Actually, I think your fear is not all that unusual if that helps~I've a lot of friends on the board who can't conceive of letting themselves be tied...
 
It's fine that your asking me questions, I asked for help and thats what you're doing. I guess my girlfriend is special to me. She stays away from being bound and all that, and I've never talked to anyone about this because I thought I could get over it.
 
Good, so you have someone who cares about you and vice versa, I'm glad for that. How long are you together? Can you discuss bondage and your fears with her?

XOXO
PS~I wish I could tell you "getting over it" just happens but in my experience, it just tends to get deeper rooted. I know I had to work on it, and hard!
 
I could talk to her about it but I don't think she would be more helpful then any of you would.
 
Could it be that you underestimate her?

If this is not a new relationship, I'm sure she really wants you to be happy, she might surprise you...Oh and AFA what she has over us, is that she can actually DO something about this with you, hold your hand, keep asking if you're ok while she tries to slowly get you to get comfortable with being loosely tied...Just a thought...

XOXO
 
Yeah, I guess so. She is very sweet and knows how to make people feel better no matter what.
 
Then you are very, very lucky! She sounds like someone you can feel safe with.
Will you keep us posted?

XOXO
 
You are very VERY welcome. Like moderator Dan says, "it's all about the love," I HATE to see people in pain (I suffer from terminal angel syndrome...)
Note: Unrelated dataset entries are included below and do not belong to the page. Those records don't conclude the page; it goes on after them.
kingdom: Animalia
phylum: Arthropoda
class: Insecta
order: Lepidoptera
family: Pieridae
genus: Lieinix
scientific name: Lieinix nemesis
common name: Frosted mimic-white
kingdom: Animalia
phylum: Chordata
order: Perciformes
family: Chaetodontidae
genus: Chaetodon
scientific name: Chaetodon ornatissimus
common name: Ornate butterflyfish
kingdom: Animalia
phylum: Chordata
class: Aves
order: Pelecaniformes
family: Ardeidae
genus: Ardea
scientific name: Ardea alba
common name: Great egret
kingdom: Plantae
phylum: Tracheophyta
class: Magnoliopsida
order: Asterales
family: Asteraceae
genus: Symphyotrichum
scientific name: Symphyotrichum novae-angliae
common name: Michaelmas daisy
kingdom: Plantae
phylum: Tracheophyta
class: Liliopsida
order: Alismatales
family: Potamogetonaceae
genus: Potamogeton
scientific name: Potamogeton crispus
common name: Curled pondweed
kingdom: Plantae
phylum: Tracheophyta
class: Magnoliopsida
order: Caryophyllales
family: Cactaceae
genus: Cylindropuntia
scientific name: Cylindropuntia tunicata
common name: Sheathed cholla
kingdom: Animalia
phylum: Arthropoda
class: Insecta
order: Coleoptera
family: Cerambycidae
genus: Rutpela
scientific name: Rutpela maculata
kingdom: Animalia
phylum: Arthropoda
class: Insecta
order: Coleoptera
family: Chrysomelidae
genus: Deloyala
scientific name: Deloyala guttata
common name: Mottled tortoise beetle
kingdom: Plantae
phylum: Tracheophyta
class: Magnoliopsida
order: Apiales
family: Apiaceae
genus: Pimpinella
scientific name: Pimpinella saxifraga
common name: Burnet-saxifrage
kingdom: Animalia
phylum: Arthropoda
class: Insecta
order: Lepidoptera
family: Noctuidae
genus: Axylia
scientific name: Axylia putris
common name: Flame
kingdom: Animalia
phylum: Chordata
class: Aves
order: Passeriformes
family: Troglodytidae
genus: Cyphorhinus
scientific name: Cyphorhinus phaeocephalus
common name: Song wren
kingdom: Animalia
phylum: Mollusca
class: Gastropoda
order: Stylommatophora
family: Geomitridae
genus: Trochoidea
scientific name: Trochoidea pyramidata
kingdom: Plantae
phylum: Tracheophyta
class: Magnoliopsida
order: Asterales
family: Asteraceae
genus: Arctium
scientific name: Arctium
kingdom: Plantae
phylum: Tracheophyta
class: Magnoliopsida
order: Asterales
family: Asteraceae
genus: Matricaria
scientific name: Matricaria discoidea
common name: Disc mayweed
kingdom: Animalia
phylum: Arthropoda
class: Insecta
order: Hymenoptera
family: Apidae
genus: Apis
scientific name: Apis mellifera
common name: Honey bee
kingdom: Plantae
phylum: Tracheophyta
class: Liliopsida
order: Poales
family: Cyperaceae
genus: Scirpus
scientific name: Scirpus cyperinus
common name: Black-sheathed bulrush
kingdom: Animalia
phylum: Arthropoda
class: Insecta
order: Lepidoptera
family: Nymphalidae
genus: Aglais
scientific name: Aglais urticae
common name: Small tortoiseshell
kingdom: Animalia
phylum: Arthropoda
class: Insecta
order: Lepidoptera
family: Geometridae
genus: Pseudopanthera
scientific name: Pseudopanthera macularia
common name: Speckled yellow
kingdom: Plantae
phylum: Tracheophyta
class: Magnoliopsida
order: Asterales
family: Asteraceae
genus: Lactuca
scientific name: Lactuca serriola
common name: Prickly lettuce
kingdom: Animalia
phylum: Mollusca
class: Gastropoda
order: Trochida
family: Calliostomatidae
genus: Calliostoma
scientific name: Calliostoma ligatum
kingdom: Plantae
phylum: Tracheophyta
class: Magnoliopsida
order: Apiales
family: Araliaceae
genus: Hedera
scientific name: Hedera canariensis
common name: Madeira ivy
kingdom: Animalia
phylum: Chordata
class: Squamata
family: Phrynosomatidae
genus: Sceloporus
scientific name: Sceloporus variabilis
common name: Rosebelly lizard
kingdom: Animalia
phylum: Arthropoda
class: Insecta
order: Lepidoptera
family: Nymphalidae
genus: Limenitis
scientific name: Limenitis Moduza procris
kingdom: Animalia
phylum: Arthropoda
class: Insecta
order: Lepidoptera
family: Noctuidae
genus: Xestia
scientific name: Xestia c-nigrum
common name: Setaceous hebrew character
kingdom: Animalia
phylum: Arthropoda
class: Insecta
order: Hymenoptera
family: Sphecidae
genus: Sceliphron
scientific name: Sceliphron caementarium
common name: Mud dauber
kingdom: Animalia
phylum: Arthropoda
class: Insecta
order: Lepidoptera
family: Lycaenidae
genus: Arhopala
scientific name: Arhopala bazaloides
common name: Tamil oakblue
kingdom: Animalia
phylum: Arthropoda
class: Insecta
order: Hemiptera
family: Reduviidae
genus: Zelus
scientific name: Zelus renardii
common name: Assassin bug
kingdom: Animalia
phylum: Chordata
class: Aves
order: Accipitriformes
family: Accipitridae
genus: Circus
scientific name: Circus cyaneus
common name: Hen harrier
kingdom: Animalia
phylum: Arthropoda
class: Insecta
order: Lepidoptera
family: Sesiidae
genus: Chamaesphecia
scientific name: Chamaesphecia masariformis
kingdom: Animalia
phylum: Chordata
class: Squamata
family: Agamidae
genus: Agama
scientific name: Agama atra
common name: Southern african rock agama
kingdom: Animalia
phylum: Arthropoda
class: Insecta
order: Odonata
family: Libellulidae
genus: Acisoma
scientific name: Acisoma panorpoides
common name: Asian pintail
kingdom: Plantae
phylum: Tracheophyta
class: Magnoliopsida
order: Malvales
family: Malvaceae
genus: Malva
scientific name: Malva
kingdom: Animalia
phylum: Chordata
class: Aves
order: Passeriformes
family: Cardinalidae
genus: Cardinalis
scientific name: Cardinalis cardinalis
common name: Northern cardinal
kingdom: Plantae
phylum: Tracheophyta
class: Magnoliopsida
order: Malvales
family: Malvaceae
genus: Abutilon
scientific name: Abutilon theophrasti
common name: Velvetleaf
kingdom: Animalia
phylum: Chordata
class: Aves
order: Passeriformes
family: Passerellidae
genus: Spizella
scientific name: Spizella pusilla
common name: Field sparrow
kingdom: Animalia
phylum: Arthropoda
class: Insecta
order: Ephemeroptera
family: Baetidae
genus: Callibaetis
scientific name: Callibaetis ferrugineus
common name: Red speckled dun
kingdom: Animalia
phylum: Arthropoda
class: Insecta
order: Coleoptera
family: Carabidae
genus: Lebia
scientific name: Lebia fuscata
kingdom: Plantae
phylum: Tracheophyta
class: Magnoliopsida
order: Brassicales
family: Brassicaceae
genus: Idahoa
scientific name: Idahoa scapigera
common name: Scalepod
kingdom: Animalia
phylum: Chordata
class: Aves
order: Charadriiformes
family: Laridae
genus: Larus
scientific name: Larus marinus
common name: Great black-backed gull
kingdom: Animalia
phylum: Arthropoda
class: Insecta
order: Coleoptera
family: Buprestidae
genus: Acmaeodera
Try to make it sweet and sensual, use silk scarves, loosely tied, I am sure you can get past this, with her help...
XOXO
 
I don’t know if this is going to make sense… but I am going to try.

I had issues with being restrained, and with being tickled, from my childhood. now I crave both. I think that part of the reason that the things that freak us out early in life, become something we desire later in life, is that we want to own the things that were stolen from us as children. trust being the number one thing that can be stolen so easily when you are young.

trusting someone (who is trustWORTHY!) with the very things that were used against you, kind of proves how wrong the person who betrayed that trust really was. reaffirms that it really was them… and not you.

so my only advice would be to go for it. jump. just be very sure that the person you trust with this very fragile part of you, is worthy of that trust.
 
Actually I was thinking about doing that, don't think just do kind of thing. I'll try it slow at first though.
 
I thought about you all night (I'm a dork, I know!)I'd like to add a little to my other comment...

We already talked about trust. I think another key to making this enjoyable for you is to make it as UNLIKE the experience with your father as humanly possible. If your girlfriend is like me (a total girlie girl) she'll instinctively know what I mean by this. In case she's just getting her feet wet too in the venture, I'd use soft lighting, some scented candles, maybe some music you both like, (low volume)😉. Make sure you've eaten enough, have plenty of water (I'd avoid alcohol) and that you are in a good mood. I think it should feel like a seduction in your case, ultimately, and be REALLY fun for you both.

Communicate like crazy before, during and afterwards and ask your girl to pay close attention to your signals...(I start to panic if anyone goes near my face and I don't hide it very well, for example.) An ideal playmate knows to respect your reactions.

Ok, enough out of long-winded me, I'm sure the rest of the gang has ideas to help too! I look forward to hearing how it goes...

XOXO

steph said:
You are very VERY welcome. Like moderator Dan says, "it's all about the love," I HATE to see people in pain (I suffer from terminal angel syndrome...)

Try to make it sweet and sensual, use silk scarves, loosely tied, I am sure you can get past this, with her help...
XOXO
 
Thanks again, it's great to know you actually care even though you dont know me!